The Dallas Fed has a new chief – with crisis management experience

Months after its former chairman retired amid scandal — and in the face of soaring inflation — the Federal Reserve Bank of Dallas has appointed a new chairman with a history of driving through the crisis.
Lorie Logan was named the regional bank’s new president and chief executive this week, eight months after the sudden retirement of Robert Kaplan, who has come under fire for trading millions of dollars in stocks as the central bank was undertaking an unprecedented intervention in financial markets to combat the fallout from the COVID-19 pandemic.
Logan, 49, is vice president of the Federal Reserve Bank of New York, where she oversees the Fed’s massive securities portfolio and directs the implementation of monetary policy.
She was employed by the Federal Reserve for more than two decades, serving in high profile roles during three major crises: COVID-19, the financial crash of 2008 – which prompted Logan to end maternity leave early — and the 9/11 terrorist attacks, when Logan was one of the few employees left in Manhattan to monitor global financial markets.
His term, which begins Aug. 22, comes as the Fed continues to grapple with soaring inflation rates that have hit the Houston area particularly hard, and this month has led policymakers to hike rates of interest. Logan will not be eligible to vote until 2023, however.

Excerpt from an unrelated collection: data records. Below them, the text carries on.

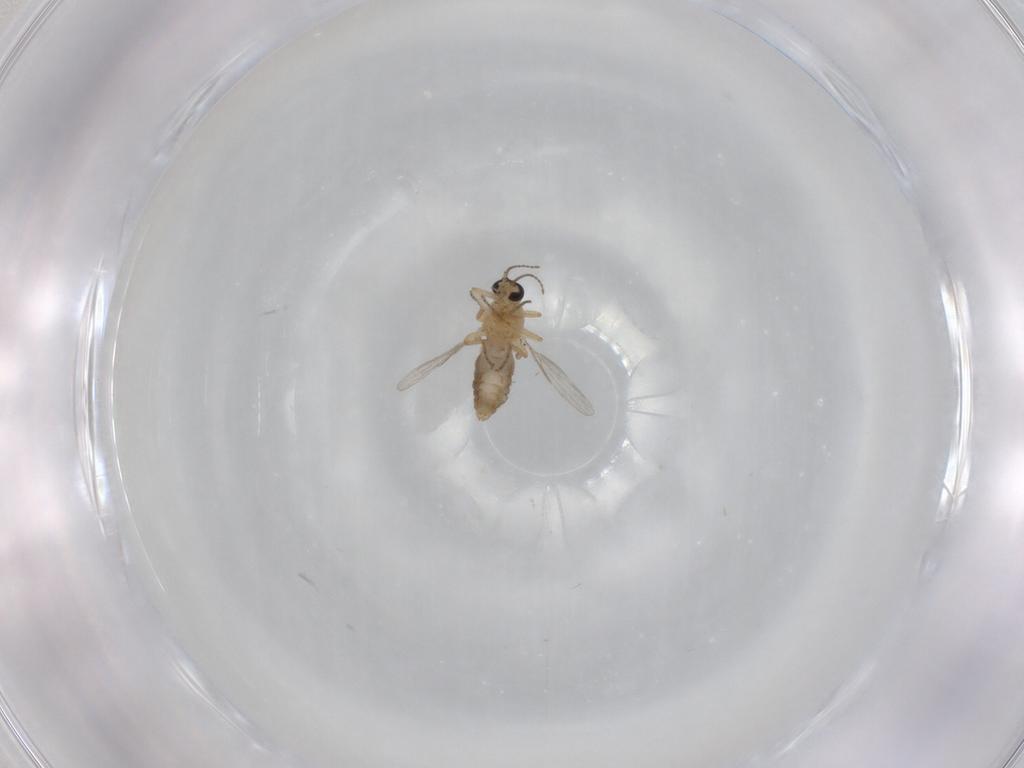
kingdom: Animalia
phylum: Arthropoda
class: Insecta
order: Diptera
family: Ceratopogonidae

In a statement, Fed Chairman Jerome Powell called her “a trusted colleague and dedicated public servant whose outstanding skills and experience with complex financial markets have informed our decisions and helped implement policy.” monetary policy to support the US economy”.

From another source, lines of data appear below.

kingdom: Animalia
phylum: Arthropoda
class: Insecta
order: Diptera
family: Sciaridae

Others also praised his work.
“Lorie Logan is a great choice,” said Julia Coronado, professor of economics at the University of Texas at Austin and founder of the New York-based research firm MacroPolicy Perspectives. “She has extensive experience in managing monetary policy and is known to be a cool head and an effective leader in times of crisis.”
In his previous and current roles, Logan has said little about his economic views, instead of concentrating on technique aspects of their roles. But former colleagues described her as a balanced and measured decision-maker, especially compared to her predecessor Kaplan, a former Goldman Sachs investment banker who was well known for his frequent media interviews or comments on financial markets while leading the Dallas Fed. .
“Under his leadership, Dallas is unlikely to emerge as an atypical inflation warmonger or an atypical financial stability hawk, as it has at times in the past.” Krishna Guha, who led communications for the New York Fed until 2013, told the Wall Street Journal.
Logan’s nod was not without criticism, however. Congressional Democrats previously called for a Latino to be nominated for the post because of his influence on the economies of Texas, New Mexico and Louisiana, all states with high concentrations of Hispanic residents.
Other analysts have disputed with her nomination because Logan is not an economist, or because she has spent most of her career working within the Fed system and, according to critics, may therefore be less transparent about criticism of the trade scandals that led to the departures of Kaplan and other Feds last year, including Fed Vice Chairman Richard Clarida.